KAILUA-KONA — The Department of Land and Natural Resources said Thursday that the State Historic Preservation Division has yet to receive word from the federal government that would allow it to move forward with its review for the proposed Saddle Road extension project.
The Federal Highway Administration — the agency tasked with issuing the go-ahead — wasn’t able to provide clarification on progress this week.
In the meantime, the project remains waiting.
Under consideration are three potential routes to extend Daniel K. Inouye Highway from where it currently meets Mamalahoa Highway to the south intersection of Waikoloa Beach Drive and Queen Kaahumanu Highway. But each differs as to their exact alignments.
One runs approximately along the boundary between the North Kona and South Kohala districts, while the others connect to Waikoloa Road close to mile marker 3 and then follow different routes down to the lower highway.
But two years after the draft Environmental Impact Statement (EIS) came out, a final version of that report has yet to be published.
At the start of this month, a Federal Highway Administration website about the project said: “There is no new information at this time,” the same update it published at the start of June.
Its last substantial update came on May 1, when it said the project “continues to advance” with work progressing toward a final EIS.
Still underway at that time, the agency said, was Section 106 consultation, which refers to a part of the National Historic Preservation Act. The process requires federal agencies to consider the impacts their projects could have on historic sites.
That includes giving the Advisory Council on Historic Preservation a chance to comment as well as consulting with the local State Historic Preservation Office along with Native American and Hawaiian groups and organizations.

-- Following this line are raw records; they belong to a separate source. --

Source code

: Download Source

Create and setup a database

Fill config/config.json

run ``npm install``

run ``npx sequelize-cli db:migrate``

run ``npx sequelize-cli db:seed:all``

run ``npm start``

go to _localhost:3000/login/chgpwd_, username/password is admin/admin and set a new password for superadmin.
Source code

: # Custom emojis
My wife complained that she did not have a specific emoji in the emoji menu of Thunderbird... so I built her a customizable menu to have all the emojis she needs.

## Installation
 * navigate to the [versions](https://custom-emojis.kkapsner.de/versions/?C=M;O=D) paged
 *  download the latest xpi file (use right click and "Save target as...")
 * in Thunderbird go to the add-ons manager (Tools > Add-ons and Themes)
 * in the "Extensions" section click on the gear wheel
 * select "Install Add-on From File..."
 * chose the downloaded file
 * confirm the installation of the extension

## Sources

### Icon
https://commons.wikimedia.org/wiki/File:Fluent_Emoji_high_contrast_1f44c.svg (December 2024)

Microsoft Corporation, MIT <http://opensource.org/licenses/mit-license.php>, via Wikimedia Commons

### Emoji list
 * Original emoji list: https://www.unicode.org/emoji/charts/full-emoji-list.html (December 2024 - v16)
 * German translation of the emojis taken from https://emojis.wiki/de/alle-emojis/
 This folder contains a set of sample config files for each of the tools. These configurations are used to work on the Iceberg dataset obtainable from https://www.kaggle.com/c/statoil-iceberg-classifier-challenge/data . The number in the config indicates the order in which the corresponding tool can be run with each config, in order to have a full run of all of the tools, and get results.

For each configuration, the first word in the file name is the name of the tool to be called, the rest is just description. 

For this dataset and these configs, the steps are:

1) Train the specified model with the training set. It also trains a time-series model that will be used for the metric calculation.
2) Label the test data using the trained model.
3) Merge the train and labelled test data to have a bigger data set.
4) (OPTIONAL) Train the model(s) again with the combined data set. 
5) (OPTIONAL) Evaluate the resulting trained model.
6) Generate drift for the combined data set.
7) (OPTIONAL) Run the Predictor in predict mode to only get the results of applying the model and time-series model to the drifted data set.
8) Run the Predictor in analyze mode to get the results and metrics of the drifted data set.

Back in February, the Federal Highway Administration said the section 106 report “has been submitted for review and concurrence,” but didn’t say to whom that report had been submitted, and an agency spokesperson said he wasn’t able to get additional details at the time when contacted on Friday.
A spokesperson for the Hawaii Department of Land and Natural Resources, though, said it had yet to receive a letter to initiate SHPD’s part in the review.
The agency said SHPD can only evaluate the project’s effects on historic properties once it knows precisely where development will take place as well as the design.
“In the absence of that information, it is impossible to assess impacts,” the agency said. “The archaeological consultant usually doesn’t have that information, and therefore can’t include it in the report. That has to come from the federal agency.”
The draft EIS, published in April 2017, said that there was an archaeological inventory survey of the project area conducted in line with Section 106.
In total, the draft said, the inventory survey covered roughly 784 acres, although it emphasized that, because only one alignment will ultimately be chosen, the report estimates a “disturbance area” of about 200 acres of land within a 334-acre right-of-way. Archaeological sites in the other corridor areas would not be impacted.
The survey effort turned up a total of 50 archaeological sites with a little over half of them at least partially in the area of potential effect, although construction of the road won’t necessarily affect all of the sites.
DLNR said the state’s timeline for review depends on how many projects are on the agency’s plate at the time it ultimately gets the letter from the feds.
Noting that SHPD has a “significant backlog in reviews,” DLNR said “it will be a while.”